■ Work task: Which lines below contain "this"? Copy every one of them.

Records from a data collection
◆ ◆ ◆ ◆

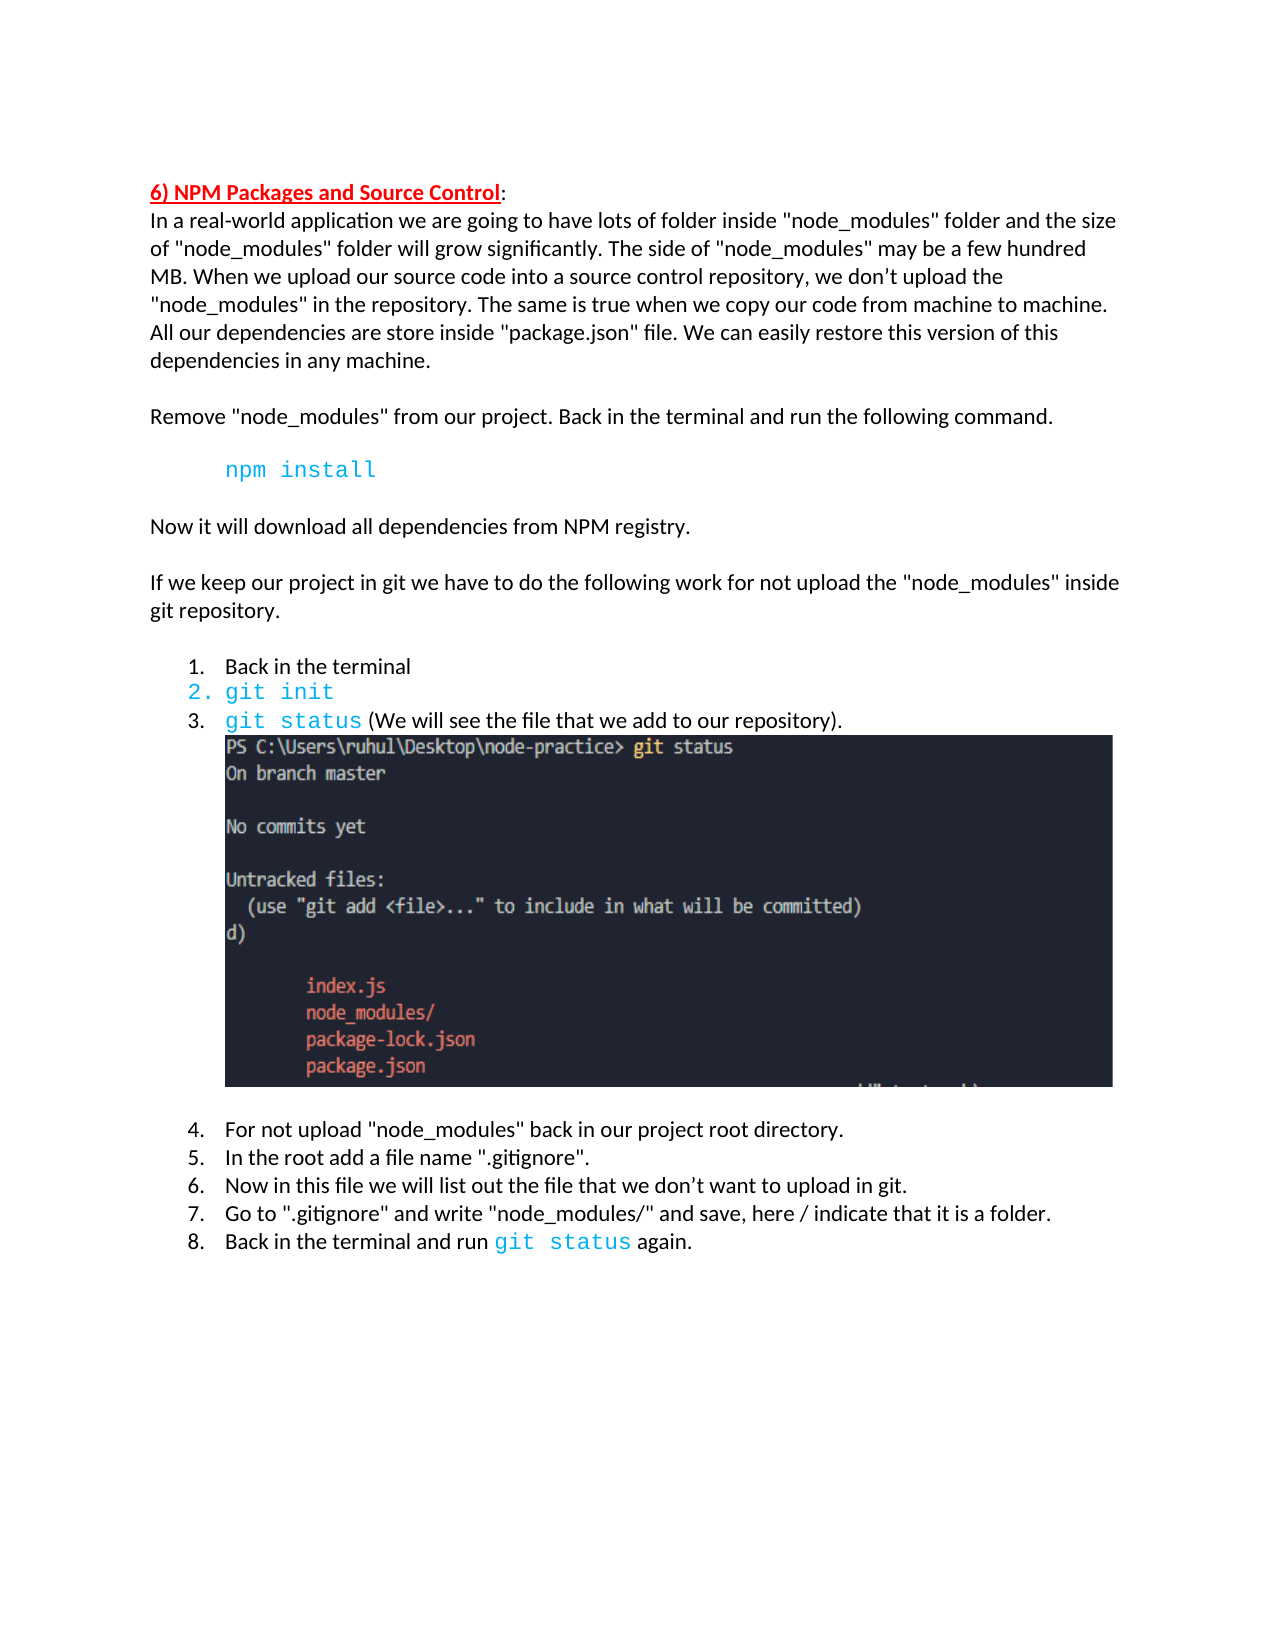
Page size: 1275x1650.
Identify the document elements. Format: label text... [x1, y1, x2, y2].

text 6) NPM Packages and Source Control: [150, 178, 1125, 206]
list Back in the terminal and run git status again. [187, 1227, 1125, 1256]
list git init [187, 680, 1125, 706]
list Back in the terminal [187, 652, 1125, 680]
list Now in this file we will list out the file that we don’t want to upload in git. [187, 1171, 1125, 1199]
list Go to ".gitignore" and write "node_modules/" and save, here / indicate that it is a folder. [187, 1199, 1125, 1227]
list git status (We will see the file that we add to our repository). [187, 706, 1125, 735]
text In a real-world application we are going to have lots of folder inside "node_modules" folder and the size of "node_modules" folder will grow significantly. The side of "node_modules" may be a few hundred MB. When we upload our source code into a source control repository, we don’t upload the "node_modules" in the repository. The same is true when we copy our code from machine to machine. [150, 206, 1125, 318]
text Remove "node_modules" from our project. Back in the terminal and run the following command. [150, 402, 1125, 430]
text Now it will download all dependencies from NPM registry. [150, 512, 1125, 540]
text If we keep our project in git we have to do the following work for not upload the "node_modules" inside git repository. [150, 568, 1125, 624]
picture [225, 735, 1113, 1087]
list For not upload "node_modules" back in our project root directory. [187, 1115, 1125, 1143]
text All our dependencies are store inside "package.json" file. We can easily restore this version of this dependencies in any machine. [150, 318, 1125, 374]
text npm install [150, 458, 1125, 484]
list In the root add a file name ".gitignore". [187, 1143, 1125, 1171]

◆ ◆ ◆ ◆

■ Answer space:
list Now in this file we will list out the file that we don’t want to upload in git. [187, 1171, 1125, 1199]
text All our dependencies are store inside "package.json" file. We can easily restore this version of this dependencies in any machine. [150, 318, 1125, 374]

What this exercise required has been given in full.